The betting had opened with Holmes favored 3–1 and had dropped to 2–1. On the day Ali sparred nonstop for more than a half-hour, the odds were 9–5. The next day they dipped to 8–5. “The odds are dropping like my waistline,” says Ali with a laugh. Then his voice hardens and the words come as darts. “They say I’m going to get hurt. When did I ever get hurt? They say I got brain damage. Liver damage. They all lied. I spent three days at the Mayo Clinic. They stuck wires in me; I looked like Frankenstein’s monster.

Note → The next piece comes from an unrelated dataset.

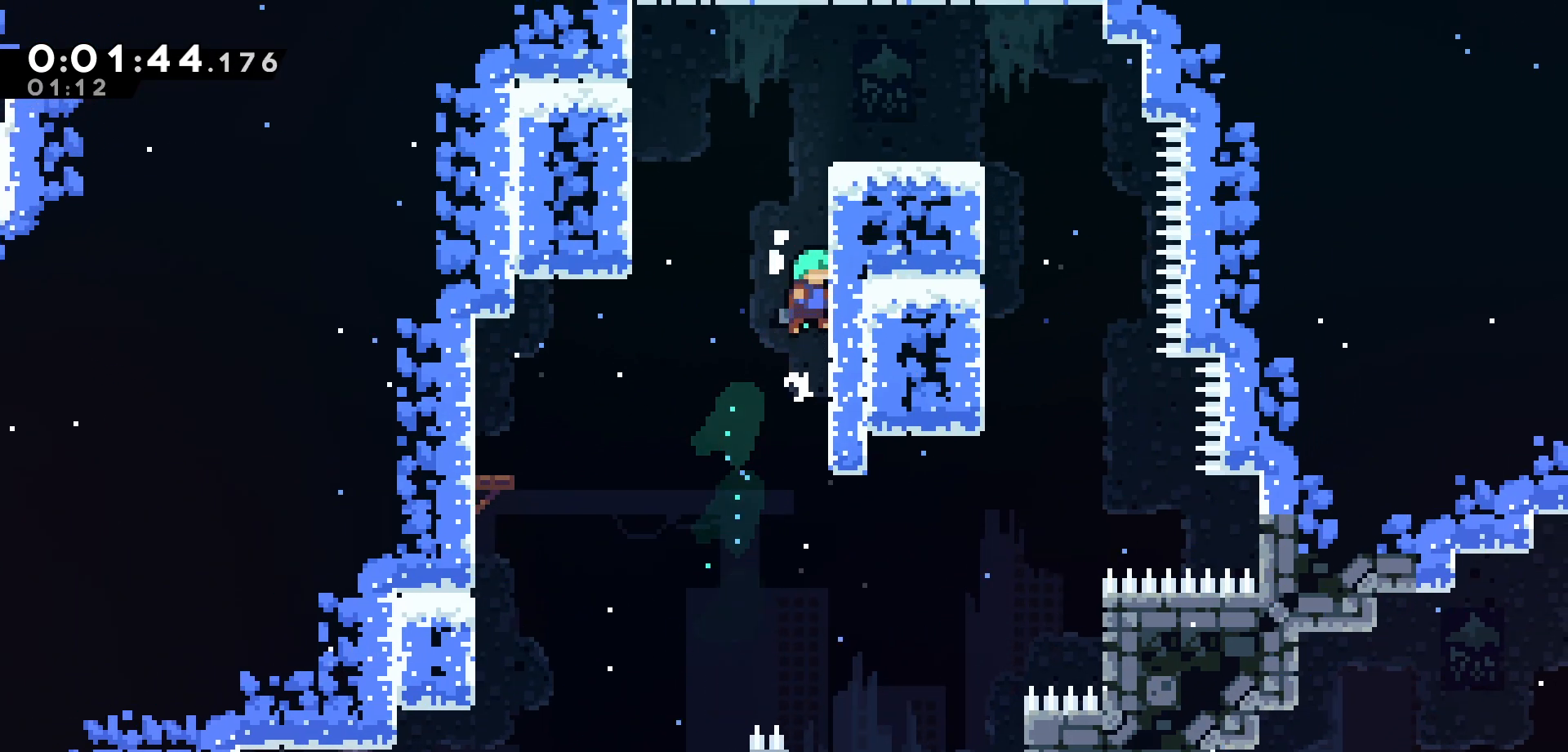
{"keys": ["right"], "events": [[17, "jump", "up"], [67, "jump", "down"], [67, "up", "up"], [217, "jump", "up"], [233, "jump", "down"], [367, "right", "down"], [400, "grab", "up"], [400, "jump", "up"]]}
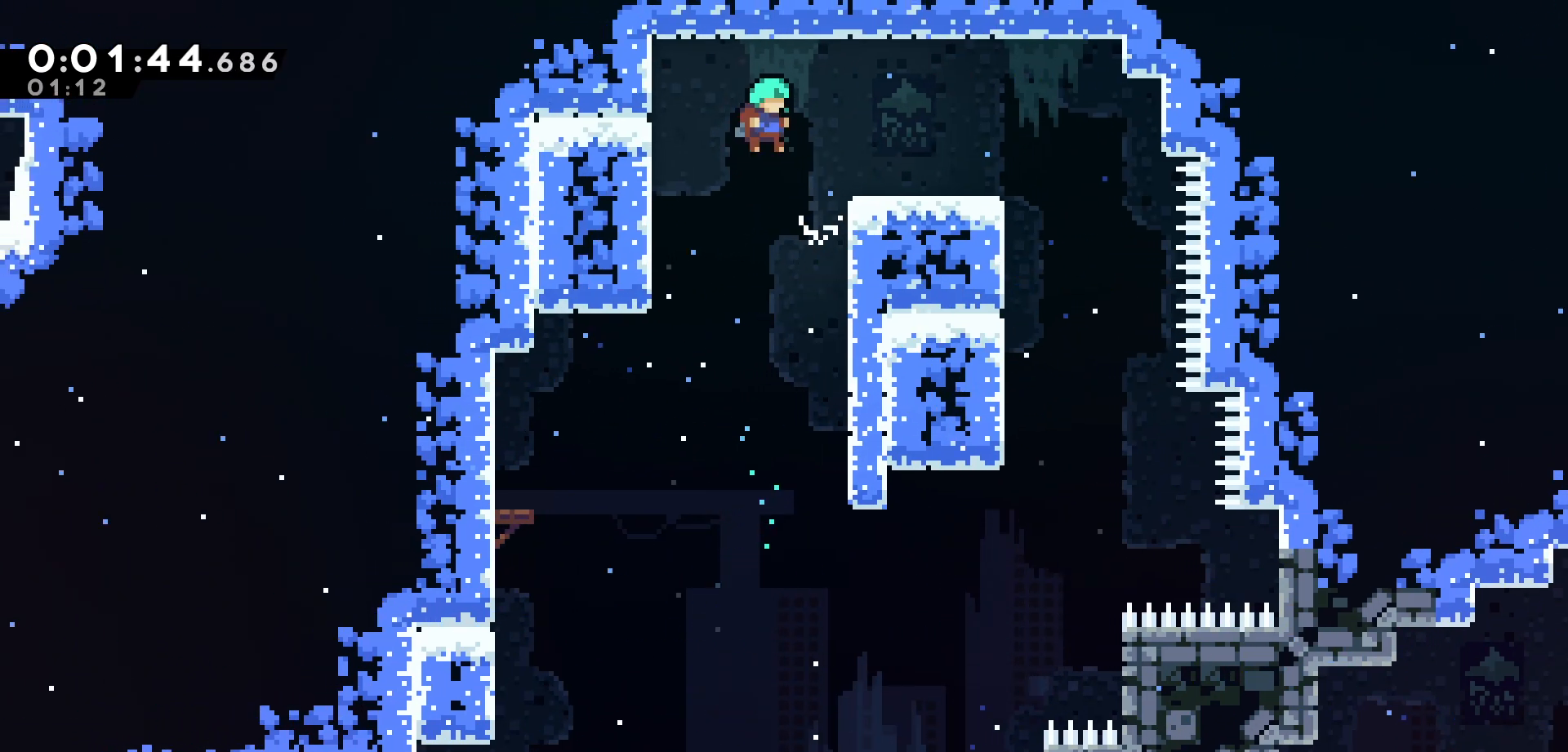
{"keys": ["jump", "right"], "events": [[50, "grab", "down"], [67, "jump", "down"], [167, "jump", "up"], [233, "grab", "up"], [233, "right", "up"], [300, "jump", "down"], [417, "right", "down"]]}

I passed every test. Look how pretty I talk. How could I have brain damage? I’ll show those lying....”

For Ali, this 60th professional fight, for which he’ll receive $8 million, is The Big One. Again. That’s all he needs. It has been said that he has made a critical mistake by not having a tune-up. The simple truth is that he probably couldn’t beat any other decent heavyweight because any other heavyweight would be, to him, meaningless. Ali has always had a problem walking up a gently sloping hill, but he can race up a mountain.

“I’m the underdog,” he bellows happily. “God, I love it. Just tell me I can’t do something. Tell me it’s impossible. Tell me I’m not the greatest.”

Put it all in a computer and the winner comes out Holmes. He’s a superb champion, he’s eight years younger than Ali and he’s in excellent condition. In the last two years he has had seven fights to Ali’s none. He’s unbeaten.

There’s just one thing that he isn’t: he isn’t Muhammad Ali. No other earthling could be.